[Electronics source listings]
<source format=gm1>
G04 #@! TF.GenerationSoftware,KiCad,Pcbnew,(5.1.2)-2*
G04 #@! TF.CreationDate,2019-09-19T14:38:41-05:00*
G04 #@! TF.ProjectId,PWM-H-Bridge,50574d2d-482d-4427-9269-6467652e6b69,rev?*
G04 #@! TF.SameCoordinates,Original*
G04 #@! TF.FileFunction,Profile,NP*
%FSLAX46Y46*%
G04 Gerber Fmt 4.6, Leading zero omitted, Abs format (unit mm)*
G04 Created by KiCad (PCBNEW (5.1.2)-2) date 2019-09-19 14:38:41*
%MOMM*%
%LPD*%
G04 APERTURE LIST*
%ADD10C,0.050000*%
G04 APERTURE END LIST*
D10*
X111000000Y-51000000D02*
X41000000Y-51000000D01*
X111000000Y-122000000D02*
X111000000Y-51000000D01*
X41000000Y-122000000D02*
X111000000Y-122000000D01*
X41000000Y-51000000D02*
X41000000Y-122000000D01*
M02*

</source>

* * *

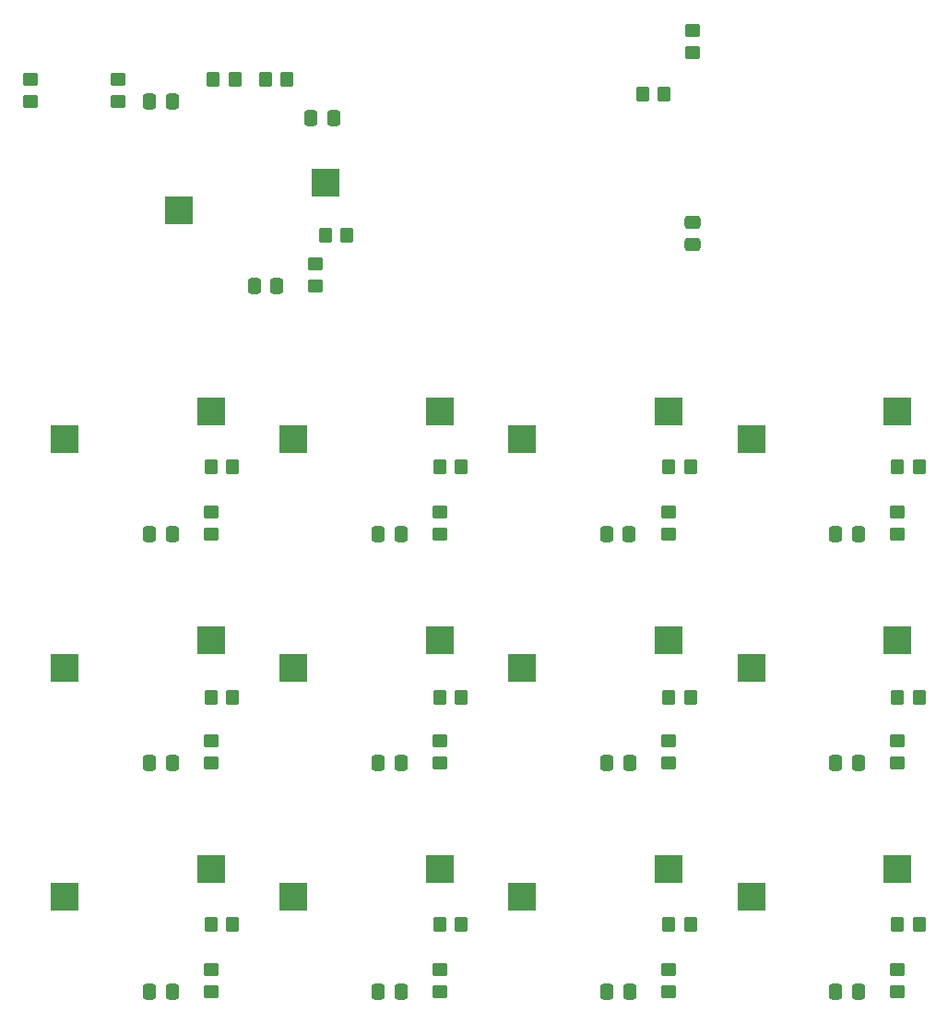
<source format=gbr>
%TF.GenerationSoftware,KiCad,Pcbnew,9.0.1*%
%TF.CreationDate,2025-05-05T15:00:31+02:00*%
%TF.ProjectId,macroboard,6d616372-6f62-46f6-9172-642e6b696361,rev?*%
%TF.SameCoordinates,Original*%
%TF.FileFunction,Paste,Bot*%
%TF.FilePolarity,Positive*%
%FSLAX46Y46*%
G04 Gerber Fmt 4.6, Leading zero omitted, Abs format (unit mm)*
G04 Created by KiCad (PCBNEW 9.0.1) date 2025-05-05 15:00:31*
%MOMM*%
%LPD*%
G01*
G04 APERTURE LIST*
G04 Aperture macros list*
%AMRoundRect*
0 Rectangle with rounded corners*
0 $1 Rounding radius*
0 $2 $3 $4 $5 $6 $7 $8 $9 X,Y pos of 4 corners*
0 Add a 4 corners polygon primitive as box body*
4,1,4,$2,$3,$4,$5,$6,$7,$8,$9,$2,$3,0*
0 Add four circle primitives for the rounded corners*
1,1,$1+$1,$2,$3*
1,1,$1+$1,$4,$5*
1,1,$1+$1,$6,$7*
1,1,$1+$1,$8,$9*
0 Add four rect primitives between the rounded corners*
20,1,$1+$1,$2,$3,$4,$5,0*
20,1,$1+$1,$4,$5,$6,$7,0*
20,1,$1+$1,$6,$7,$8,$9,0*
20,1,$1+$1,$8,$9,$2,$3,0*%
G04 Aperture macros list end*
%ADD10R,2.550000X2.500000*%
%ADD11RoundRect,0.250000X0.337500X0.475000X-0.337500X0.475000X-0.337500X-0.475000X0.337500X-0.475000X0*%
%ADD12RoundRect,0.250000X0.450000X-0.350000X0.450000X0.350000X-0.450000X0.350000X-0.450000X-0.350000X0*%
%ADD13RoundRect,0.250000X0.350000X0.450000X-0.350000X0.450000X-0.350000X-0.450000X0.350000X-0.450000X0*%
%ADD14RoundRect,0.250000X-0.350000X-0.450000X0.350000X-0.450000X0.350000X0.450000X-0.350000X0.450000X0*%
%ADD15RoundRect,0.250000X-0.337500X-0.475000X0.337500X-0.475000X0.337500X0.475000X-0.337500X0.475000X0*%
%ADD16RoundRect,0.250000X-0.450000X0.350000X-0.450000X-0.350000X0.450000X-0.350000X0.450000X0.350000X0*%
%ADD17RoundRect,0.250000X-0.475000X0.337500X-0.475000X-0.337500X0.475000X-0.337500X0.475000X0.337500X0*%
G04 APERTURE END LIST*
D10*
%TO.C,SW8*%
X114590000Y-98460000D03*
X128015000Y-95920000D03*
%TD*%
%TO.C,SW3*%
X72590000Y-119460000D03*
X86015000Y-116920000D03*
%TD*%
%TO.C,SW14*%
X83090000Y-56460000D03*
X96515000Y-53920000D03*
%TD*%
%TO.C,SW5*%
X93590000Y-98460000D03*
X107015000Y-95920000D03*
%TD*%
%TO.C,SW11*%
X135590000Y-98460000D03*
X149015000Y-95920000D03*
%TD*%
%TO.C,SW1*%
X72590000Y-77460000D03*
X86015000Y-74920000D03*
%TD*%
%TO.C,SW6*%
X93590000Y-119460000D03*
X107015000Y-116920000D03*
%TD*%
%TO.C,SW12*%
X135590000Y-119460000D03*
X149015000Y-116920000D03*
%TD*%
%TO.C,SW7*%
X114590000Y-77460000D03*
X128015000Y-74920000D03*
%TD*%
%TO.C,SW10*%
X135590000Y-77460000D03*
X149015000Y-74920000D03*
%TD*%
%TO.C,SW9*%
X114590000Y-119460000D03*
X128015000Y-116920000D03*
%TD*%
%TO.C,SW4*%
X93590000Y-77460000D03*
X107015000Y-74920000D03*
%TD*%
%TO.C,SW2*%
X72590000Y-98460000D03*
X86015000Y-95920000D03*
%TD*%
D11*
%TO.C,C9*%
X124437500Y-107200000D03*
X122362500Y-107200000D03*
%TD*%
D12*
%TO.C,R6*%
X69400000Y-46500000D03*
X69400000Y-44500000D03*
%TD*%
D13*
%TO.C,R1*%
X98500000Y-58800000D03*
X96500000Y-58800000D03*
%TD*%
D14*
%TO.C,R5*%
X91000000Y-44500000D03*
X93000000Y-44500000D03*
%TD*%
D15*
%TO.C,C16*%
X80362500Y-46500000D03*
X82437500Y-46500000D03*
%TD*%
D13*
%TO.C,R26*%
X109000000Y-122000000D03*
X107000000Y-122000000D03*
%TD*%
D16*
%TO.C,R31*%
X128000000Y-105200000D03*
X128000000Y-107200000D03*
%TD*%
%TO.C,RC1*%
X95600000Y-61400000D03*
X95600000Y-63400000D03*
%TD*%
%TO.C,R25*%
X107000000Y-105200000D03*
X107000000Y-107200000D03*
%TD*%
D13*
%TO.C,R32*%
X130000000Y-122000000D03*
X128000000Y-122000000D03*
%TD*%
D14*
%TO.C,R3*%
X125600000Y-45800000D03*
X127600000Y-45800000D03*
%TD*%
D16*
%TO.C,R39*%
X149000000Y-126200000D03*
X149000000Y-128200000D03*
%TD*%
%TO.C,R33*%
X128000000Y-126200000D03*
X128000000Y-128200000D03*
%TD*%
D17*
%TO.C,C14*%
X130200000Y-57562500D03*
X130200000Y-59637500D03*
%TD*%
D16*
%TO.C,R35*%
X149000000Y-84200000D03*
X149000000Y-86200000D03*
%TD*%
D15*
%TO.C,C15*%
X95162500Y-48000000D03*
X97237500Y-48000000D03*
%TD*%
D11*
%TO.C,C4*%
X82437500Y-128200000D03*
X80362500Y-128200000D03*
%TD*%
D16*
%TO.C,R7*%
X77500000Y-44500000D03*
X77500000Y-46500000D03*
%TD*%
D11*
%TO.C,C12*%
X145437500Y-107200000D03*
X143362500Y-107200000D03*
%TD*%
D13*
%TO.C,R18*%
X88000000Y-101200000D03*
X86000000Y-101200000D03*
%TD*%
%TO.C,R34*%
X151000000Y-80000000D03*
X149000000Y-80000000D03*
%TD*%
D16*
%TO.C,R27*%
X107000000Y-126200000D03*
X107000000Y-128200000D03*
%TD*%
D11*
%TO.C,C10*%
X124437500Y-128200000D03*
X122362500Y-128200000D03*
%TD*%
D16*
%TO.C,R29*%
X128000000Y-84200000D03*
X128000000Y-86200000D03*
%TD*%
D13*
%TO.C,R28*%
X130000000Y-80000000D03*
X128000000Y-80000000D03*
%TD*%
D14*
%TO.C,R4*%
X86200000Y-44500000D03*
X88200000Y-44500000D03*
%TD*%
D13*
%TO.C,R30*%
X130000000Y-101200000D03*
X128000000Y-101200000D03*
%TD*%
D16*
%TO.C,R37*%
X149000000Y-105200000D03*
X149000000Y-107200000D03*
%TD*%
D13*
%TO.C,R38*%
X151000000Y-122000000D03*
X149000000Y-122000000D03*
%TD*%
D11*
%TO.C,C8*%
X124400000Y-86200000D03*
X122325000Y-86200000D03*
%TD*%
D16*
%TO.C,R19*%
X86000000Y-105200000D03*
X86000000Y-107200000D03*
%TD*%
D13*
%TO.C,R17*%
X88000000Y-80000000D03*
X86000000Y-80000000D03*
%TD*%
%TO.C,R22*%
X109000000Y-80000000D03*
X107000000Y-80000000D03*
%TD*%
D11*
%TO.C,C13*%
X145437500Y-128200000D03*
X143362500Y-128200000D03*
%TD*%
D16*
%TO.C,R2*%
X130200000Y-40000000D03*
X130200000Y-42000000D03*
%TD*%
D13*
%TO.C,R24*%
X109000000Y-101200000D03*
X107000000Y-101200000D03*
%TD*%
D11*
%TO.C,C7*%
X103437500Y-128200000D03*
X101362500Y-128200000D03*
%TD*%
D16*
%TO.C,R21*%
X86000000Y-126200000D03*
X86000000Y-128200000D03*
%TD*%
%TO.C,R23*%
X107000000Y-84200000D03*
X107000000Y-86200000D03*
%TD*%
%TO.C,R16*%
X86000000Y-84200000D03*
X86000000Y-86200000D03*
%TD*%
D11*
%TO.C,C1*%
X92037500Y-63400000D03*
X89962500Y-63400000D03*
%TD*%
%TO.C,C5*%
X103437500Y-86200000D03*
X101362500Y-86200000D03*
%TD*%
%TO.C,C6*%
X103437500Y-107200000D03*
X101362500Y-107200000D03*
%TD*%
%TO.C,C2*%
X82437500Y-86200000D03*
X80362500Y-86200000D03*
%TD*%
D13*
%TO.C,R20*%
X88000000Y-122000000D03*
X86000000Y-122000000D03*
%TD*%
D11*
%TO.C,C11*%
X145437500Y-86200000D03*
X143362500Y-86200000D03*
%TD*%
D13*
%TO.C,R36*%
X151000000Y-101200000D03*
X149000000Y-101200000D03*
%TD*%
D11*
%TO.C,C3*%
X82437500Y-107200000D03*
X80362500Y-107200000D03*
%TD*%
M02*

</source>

**WHAT YOU NEED TO DO**: Please state only the number of lines above that hold the string "format".

**TASK RESPONSE**: 4